COM 100 Summer 2014

Speech Codes Theory

Sunday, August 3, 2014 10:32 pm

Gerry Philipsen defines a speech code as “a historically enacted, socially constructive system of terms, meanings, premises, and rules pertaining to communicative conduct.” Ethnography is used to understand speech codes because without this understanding, one isn’t able to understand the culture and communicate with the people of that culture. Philipsen created six propositions for the speech code. The first one talks about how each distinctive culture has a distinctive speech code. For example, he compared Teamsterville and Nacirema dinner table rituals and how the Teamsterville children are usually silent during dinner while Nacirema children are always talking. The second proposition says how in any community, there can be multiple speech codes. Proposition three talks about psychology, sociology, and rhetoric and their importance to speech codes. In the fourth proposition, Philipsen states, “if we want to understand the significance of a prominent speech practice within a culture, we must listen to the way people talk about it, and respond to it.” Proposition five shows the importance of totemizing rituals to a speech code.

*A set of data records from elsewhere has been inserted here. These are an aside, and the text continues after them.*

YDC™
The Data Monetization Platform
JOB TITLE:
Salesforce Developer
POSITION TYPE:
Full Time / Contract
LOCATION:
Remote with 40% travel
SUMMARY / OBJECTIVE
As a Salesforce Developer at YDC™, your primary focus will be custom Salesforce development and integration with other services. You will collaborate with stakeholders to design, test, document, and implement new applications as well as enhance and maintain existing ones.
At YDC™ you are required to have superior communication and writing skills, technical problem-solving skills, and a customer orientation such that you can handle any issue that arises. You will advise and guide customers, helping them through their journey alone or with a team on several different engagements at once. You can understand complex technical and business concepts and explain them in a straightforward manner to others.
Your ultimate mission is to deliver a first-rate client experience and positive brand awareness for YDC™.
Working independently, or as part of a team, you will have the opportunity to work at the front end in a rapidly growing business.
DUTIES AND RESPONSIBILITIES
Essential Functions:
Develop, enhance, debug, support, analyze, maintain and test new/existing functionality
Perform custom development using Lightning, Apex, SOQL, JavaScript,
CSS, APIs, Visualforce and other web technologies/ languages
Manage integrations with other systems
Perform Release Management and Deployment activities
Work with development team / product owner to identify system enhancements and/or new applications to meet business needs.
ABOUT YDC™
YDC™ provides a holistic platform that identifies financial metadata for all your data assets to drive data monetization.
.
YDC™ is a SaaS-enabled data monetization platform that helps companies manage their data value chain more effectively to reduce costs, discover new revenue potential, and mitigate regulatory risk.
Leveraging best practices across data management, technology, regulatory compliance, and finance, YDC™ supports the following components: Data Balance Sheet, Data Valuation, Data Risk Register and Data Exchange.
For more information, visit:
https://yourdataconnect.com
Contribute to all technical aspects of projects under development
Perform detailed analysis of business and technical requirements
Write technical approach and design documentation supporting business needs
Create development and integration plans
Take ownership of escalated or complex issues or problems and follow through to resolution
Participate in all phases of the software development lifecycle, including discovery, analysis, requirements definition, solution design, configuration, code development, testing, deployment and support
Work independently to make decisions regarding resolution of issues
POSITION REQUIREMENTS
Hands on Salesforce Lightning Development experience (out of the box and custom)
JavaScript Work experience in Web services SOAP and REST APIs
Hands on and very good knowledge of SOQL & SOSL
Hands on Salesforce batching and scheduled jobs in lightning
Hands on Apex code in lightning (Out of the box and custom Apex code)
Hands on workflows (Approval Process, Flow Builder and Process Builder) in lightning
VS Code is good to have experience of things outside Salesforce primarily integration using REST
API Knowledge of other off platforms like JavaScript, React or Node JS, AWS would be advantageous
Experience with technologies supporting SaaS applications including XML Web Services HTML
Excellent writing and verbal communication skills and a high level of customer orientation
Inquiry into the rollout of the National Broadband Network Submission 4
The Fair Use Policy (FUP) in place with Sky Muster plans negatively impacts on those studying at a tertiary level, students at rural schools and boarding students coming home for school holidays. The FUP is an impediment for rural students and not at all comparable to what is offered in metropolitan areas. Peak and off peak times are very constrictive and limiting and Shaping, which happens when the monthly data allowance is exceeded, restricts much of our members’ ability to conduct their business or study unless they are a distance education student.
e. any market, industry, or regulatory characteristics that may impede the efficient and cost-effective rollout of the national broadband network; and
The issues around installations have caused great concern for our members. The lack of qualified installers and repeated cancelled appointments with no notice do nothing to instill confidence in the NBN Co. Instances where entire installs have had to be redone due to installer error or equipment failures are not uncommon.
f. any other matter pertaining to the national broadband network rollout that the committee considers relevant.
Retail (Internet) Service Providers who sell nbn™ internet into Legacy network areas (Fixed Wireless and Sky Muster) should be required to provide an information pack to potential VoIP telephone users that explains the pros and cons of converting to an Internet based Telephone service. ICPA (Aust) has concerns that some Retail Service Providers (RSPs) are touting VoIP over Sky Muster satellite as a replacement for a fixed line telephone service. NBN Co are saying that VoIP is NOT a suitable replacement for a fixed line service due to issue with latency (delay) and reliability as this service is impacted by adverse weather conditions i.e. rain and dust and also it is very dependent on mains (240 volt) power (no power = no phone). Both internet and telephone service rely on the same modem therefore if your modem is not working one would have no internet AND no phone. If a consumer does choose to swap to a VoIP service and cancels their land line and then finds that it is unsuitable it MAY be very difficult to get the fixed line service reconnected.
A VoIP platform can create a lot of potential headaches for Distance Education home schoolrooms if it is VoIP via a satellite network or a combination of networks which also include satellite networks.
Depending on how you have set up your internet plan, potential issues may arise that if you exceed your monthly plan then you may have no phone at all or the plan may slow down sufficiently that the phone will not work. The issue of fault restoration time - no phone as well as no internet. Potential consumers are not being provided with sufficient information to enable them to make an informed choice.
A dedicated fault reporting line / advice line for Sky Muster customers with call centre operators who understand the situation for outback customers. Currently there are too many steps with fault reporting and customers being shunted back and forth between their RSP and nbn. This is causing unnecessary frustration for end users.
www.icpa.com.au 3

The sixth proposition suggests that if one knows the specific speech codes then that will help them “predict or control what others will say and how they’ll interpret what is said.”

In this cartoon, the cavemen have finally learned how to speak and one of them suggests they establish speech codes. Establishing speech codes is important because every culture has different ways of speaking and different slang. By establishing speech codes they are also establishing their culture, in a way.